„One Night in Paris“ oder Pixel-Art zwischen Louvre und Eiffelturm

Dass Paris künstlerisch einiges zu bieten hat, ist nichts Neues: Mit mehr als 160 Museen, rund 200 Kunstgalerien und irgendwas um die 100 Theatern kann man die französische Hauptstadt getrost zu den Top 5 der Kunst- und Kulturmetropolen der Welt zählen.

Einen Haken hat die Sache allerdings: Als gewöhnlicher Feld-, Wald- und Wiesen-Tourist steht man sich hier in langen Schlangen stundenlang die Beine in den Bauch, nur um dann einen kurzen und verstohlenen Blick auf die Mona Lisa zu erhaschen. Freude kommt da keine auf…

Dabei muss man sich nicht unbedingt in schwitzenden Menschentrauben durch geschichtsträchtige Gemäuer quetschen, um in Paris Kunst hautnah zu erleben – es gibt sie im warten Sinne des Wortes an jeder Straßenecke. Und das auch noch umsonst!

Die Rede ist von der Pixel-Kunst des französischen Streetart-Guerillas Invader, der bereits seit 1998 Paris mit seinen Mosaikbildern verziert. Als Leinwand dienen ihm dabei Gebäude, Mauern und Statuensockel, bevorzugtes Motiv sind Charaktere aus dem Shoot-‚em-up-Klassiker Space Invaders – zum verwegen-coolen Streetart-Faktor kommt hier gleich noch der Nerd-Bonus dazu. Gefällt mir!

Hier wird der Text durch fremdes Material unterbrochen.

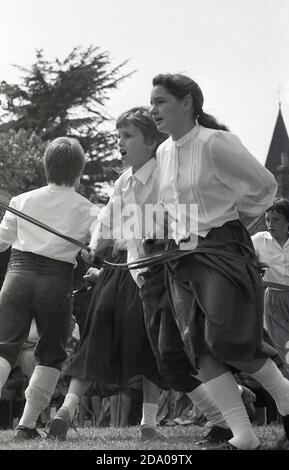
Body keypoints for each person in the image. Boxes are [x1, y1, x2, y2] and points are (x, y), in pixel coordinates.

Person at [48, 107, 232, 444]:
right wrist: (95, 246)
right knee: (126, 347)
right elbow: (106, 224)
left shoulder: (168, 175)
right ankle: (73, 412)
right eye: (118, 135)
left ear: (151, 141)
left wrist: (126, 234)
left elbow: (181, 228)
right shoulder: (122, 181)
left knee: (166, 353)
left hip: (164, 275)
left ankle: (218, 417)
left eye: (128, 135)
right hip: (129, 276)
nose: (120, 142)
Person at [147, 73, 289, 450]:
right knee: (198, 349)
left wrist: (230, 221)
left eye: (160, 101)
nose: (153, 109)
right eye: (153, 102)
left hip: (222, 249)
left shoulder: (216, 143)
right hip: (181, 256)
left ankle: (286, 398)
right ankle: (244, 436)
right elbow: (171, 206)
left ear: (188, 102)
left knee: (226, 338)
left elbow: (265, 186)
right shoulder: (162, 151)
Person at [0, 136, 98, 440]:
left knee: (3, 347)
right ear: (79, 171)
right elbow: (98, 248)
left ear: (46, 167)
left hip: (16, 277)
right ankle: (26, 426)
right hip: (56, 283)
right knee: (51, 353)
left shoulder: (21, 201)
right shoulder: (91, 210)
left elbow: (2, 240)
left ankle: (26, 425)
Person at [252, 198, 289, 377]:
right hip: (274, 301)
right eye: (267, 220)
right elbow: (238, 255)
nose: (270, 224)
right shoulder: (259, 240)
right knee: (286, 352)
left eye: (276, 219)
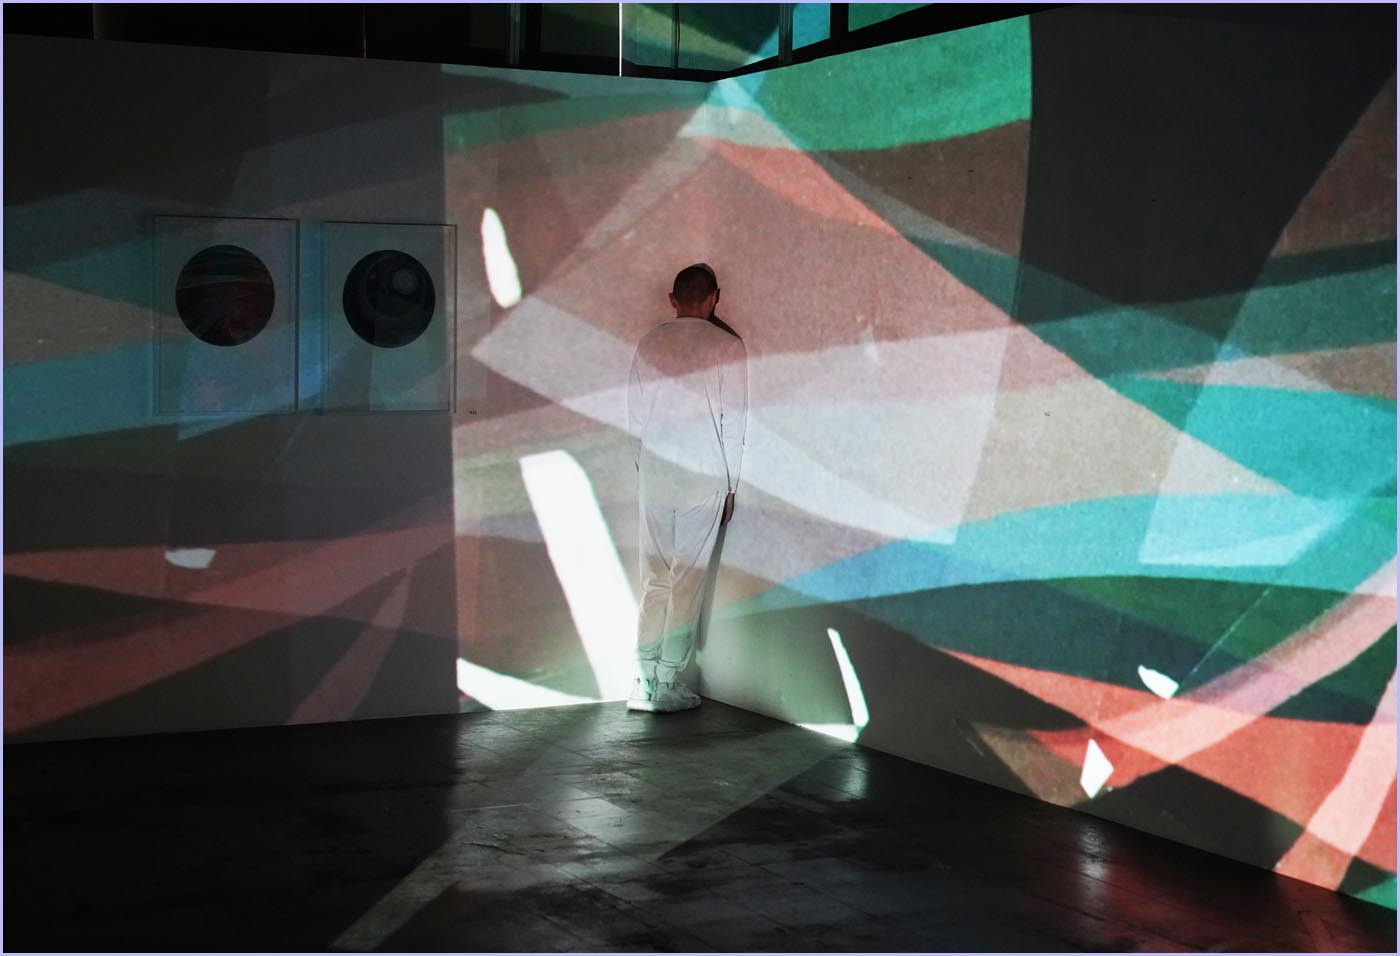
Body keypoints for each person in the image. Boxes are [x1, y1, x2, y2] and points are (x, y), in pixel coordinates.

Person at [625, 263, 748, 713]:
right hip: (703, 474)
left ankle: (643, 679)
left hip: (656, 473)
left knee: (654, 578)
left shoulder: (650, 342)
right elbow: (733, 424)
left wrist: (644, 467)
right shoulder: (727, 347)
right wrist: (732, 485)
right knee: (687, 580)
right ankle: (667, 680)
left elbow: (635, 417)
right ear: (714, 297)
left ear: (672, 300)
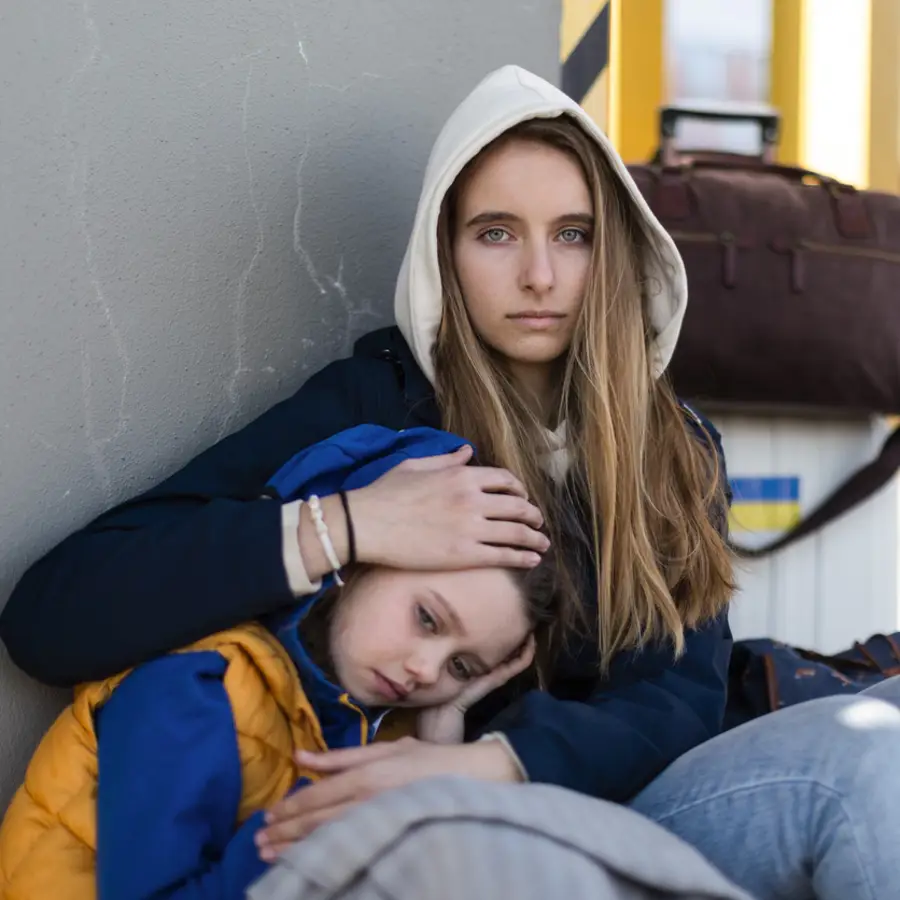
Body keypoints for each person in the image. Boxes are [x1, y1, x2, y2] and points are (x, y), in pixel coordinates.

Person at [1, 64, 896, 900]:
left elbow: (681, 695)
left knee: (874, 742)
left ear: (615, 253)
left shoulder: (674, 444)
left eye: (573, 235)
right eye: (495, 234)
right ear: (445, 250)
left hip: (623, 804)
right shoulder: (382, 407)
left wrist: (492, 759)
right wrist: (344, 524)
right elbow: (52, 618)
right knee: (856, 760)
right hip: (459, 849)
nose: (539, 276)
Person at [0, 424, 557, 899]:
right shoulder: (195, 690)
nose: (425, 670)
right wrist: (332, 821)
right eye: (427, 619)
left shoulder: (378, 730)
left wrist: (440, 743)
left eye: (461, 667)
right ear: (354, 566)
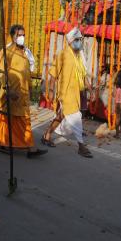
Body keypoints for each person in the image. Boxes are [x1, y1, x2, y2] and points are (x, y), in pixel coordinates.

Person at [0, 25, 47, 158]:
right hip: (11, 93)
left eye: (23, 35)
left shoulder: (25, 52)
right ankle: (29, 148)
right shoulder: (6, 51)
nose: (21, 38)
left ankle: (13, 143)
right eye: (19, 35)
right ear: (12, 36)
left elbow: (27, 71)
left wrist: (29, 87)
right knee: (9, 119)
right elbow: (2, 72)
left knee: (22, 120)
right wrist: (8, 90)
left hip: (23, 94)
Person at [42, 27, 93, 158]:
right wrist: (52, 90)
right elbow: (53, 74)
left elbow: (83, 76)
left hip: (76, 93)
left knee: (61, 116)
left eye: (80, 40)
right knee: (76, 118)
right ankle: (81, 146)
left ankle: (46, 135)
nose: (79, 42)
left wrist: (90, 89)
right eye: (77, 40)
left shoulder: (79, 56)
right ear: (70, 41)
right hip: (65, 93)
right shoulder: (63, 54)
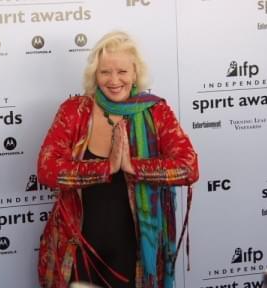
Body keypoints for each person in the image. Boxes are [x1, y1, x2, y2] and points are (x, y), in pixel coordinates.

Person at [37, 31, 199, 288]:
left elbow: (188, 167)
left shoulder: (156, 112)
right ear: (94, 75)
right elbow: (46, 170)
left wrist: (132, 166)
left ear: (135, 74)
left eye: (122, 72)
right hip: (77, 248)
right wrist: (107, 167)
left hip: (136, 252)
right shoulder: (74, 111)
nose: (114, 80)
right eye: (105, 72)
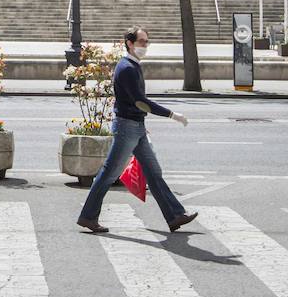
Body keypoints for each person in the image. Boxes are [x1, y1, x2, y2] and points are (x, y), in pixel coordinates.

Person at [76, 26, 197, 234]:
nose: (145, 46)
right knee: (108, 174)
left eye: (147, 42)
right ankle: (88, 216)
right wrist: (171, 115)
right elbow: (140, 101)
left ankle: (175, 215)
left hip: (135, 127)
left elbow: (134, 104)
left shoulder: (132, 66)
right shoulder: (127, 69)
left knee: (154, 172)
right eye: (142, 42)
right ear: (130, 43)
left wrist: (142, 126)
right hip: (126, 128)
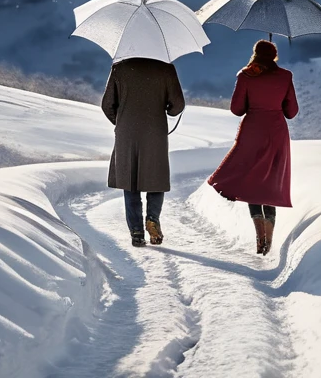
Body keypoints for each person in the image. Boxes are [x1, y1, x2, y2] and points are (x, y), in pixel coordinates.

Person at [207, 39, 298, 255]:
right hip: (276, 133)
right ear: (274, 56)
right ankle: (270, 235)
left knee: (252, 182)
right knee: (271, 183)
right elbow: (291, 112)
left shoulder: (246, 75)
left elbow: (237, 109)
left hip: (252, 132)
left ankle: (260, 236)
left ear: (255, 54)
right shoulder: (285, 76)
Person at [102, 57, 185, 247]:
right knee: (155, 178)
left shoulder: (119, 68)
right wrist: (165, 109)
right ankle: (153, 219)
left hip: (126, 133)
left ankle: (136, 232)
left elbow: (107, 105)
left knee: (130, 181)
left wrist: (122, 121)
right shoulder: (166, 69)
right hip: (155, 131)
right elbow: (177, 106)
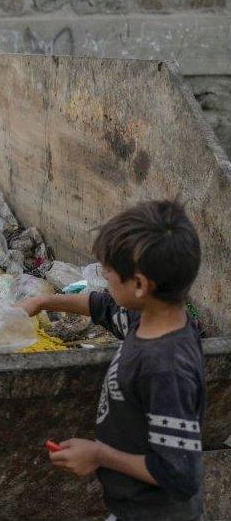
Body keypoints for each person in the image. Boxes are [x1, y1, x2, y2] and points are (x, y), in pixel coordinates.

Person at [19, 200, 204, 521]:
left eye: (109, 273)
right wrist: (44, 300)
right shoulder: (148, 319)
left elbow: (180, 475)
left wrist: (99, 454)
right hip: (129, 508)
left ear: (141, 285)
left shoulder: (166, 368)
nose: (104, 276)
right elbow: (102, 306)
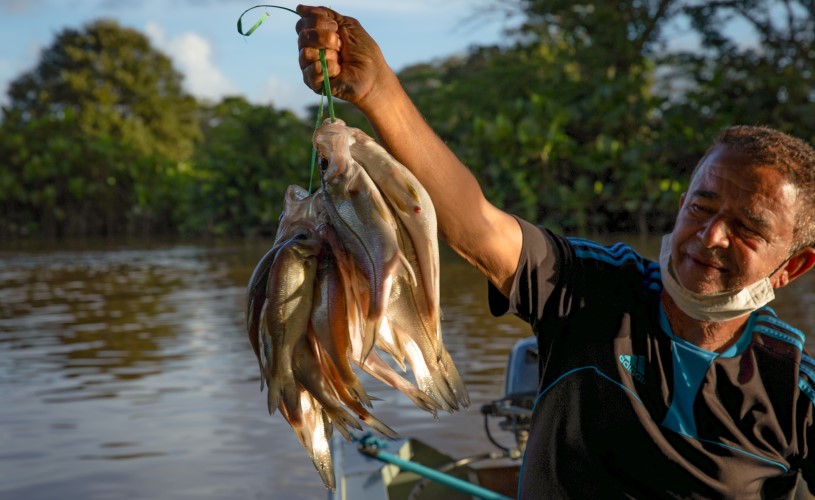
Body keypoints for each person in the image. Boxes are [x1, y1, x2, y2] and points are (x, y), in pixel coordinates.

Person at [295, 5, 815, 498]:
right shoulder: (592, 289)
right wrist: (378, 90)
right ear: (680, 207)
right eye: (701, 209)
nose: (710, 237)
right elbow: (476, 226)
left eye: (747, 228)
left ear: (793, 266)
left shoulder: (795, 390)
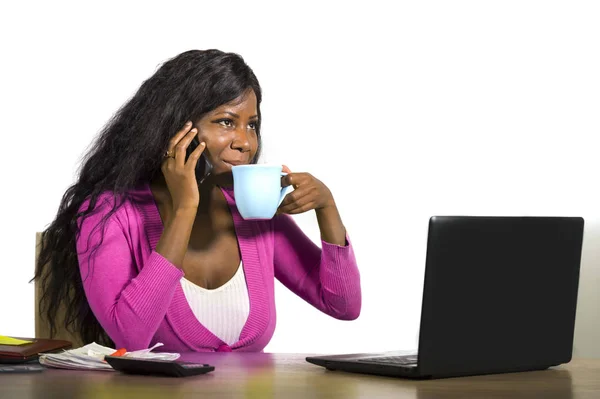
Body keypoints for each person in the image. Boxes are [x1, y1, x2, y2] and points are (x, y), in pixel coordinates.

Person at [34, 49, 361, 352]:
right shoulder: (109, 213)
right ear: (177, 126)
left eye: (252, 125)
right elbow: (131, 338)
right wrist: (184, 209)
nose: (245, 142)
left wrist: (327, 208)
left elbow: (343, 306)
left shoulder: (252, 211)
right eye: (226, 122)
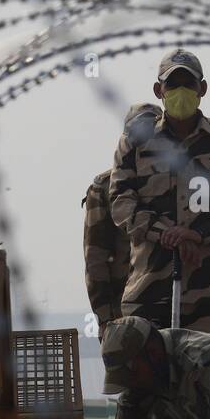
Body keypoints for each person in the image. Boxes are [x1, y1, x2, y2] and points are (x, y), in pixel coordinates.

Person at [108, 49, 210, 335]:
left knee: (208, 376)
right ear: (158, 90)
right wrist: (166, 233)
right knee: (147, 377)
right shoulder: (137, 142)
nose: (181, 91)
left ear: (203, 89)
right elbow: (121, 203)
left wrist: (198, 234)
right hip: (148, 292)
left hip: (207, 296)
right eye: (173, 85)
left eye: (189, 84)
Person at [82, 103, 161, 338]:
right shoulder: (106, 187)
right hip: (125, 310)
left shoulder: (175, 181)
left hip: (170, 303)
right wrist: (106, 320)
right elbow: (95, 260)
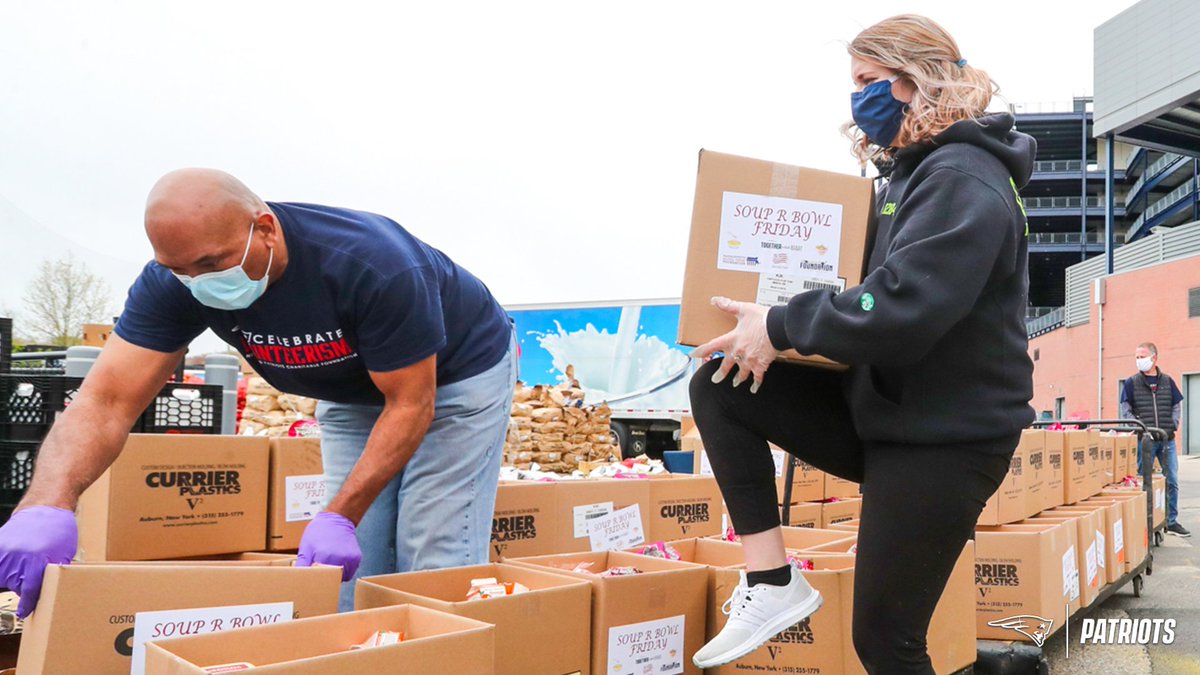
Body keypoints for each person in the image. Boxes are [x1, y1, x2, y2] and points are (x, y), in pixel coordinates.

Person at [0, 169, 517, 615]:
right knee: (348, 562)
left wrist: (337, 514)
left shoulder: (371, 263)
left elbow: (411, 403)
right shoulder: (174, 280)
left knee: (432, 545)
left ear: (264, 229)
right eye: (178, 270)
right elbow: (106, 400)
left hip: (455, 377)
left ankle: (445, 648)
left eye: (210, 264)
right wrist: (46, 504)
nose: (197, 282)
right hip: (351, 393)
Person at [688, 15, 1035, 673]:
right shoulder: (908, 176)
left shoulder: (964, 177)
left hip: (948, 440)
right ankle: (771, 583)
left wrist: (782, 322)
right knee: (723, 378)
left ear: (915, 80)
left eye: (868, 80)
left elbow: (904, 306)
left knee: (885, 639)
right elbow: (863, 287)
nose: (858, 98)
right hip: (890, 413)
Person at [1120, 342, 1190, 537]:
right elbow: (1126, 410)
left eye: (1142, 356)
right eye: (1136, 357)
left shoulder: (1167, 381)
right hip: (1145, 440)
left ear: (1154, 358)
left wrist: (1173, 424)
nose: (1139, 360)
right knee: (1145, 480)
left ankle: (1171, 521)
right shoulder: (1131, 382)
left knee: (1172, 480)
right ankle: (1145, 520)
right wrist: (1137, 427)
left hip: (1166, 439)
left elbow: (1177, 404)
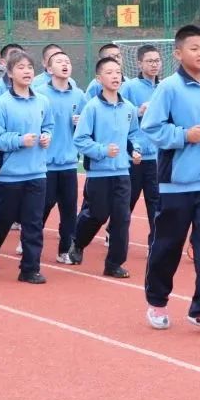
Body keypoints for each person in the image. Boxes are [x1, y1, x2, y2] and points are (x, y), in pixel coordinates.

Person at [141, 24, 200, 334]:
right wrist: (183, 135)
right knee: (167, 245)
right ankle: (157, 302)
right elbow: (151, 128)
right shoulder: (168, 87)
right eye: (195, 48)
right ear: (178, 53)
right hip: (175, 183)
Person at [0, 50, 52, 284]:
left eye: (29, 67)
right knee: (3, 220)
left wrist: (47, 135)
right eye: (20, 67)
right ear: (9, 73)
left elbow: (49, 125)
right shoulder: (1, 104)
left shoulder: (42, 101)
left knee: (33, 222)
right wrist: (19, 140)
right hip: (9, 175)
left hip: (37, 172)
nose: (27, 71)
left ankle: (29, 268)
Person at [69, 57, 142, 278]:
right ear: (99, 79)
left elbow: (133, 134)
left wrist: (135, 150)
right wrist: (102, 150)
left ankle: (114, 264)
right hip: (99, 172)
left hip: (122, 172)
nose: (115, 76)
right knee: (97, 214)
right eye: (109, 73)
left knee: (122, 218)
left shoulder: (128, 107)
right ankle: (78, 242)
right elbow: (80, 139)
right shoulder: (92, 107)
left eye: (118, 72)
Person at [40, 51, 84, 264]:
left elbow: (86, 127)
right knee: (43, 206)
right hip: (45, 163)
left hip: (68, 161)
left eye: (67, 61)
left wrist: (80, 122)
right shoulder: (39, 94)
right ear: (49, 69)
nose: (65, 64)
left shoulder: (79, 95)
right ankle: (30, 241)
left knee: (69, 208)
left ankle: (65, 249)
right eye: (59, 62)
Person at [119, 44, 163, 223]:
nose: (154, 64)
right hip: (134, 157)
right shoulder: (129, 87)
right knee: (128, 200)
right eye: (149, 61)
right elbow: (119, 114)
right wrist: (138, 111)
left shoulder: (164, 87)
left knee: (156, 203)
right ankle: (113, 230)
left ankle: (154, 247)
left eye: (157, 61)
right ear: (139, 64)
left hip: (157, 157)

Wer sich hinter dem Namen Invader verbirgt, ist übrigens – wie auch bei anderen Streetart-Größen wie Thierry Guetta und Banksy – nicht bekannt. Irgendwie auch klar, schließlich handelt es sich bei den Kunstwerken dieser Herren laut Gesetz ja eigentlich um Vandalismus. Folglich werden viele seiner Werke auch schon nach kurzer Zeit wieder entfernt. Trotzdem hat er es inzwischen zu weltweiter Bekanntheit gebracht, denn nicht nur in Paris, sondern auch in Bern, Tokyo, Genf, Rom, Berlin, New York, Los Angeles und vielen anderen Städten kann man seine Kunst inzwischen finden.

Leider war ich, wie der Titel schon andeutet, am vergangenen Wochenende nur für eine Nacht in Paris und hatte auch noch einen verdammt vollenTerminplan, weswegen ich die Stadt der Liebe und des Lichts auch nicht so gründlich erkunden konnte, wie sie es eigentlich verdient hätte. Eine Handvoll seiner Pixel-Kunstwerke habe ich aber trotzdem entdeckt – siehe oben. Und mal ganz unter uns: Irgendwie gefällt  mir seine verpixelt-minimalistische Version der Mona Lisa fast besser als das Original!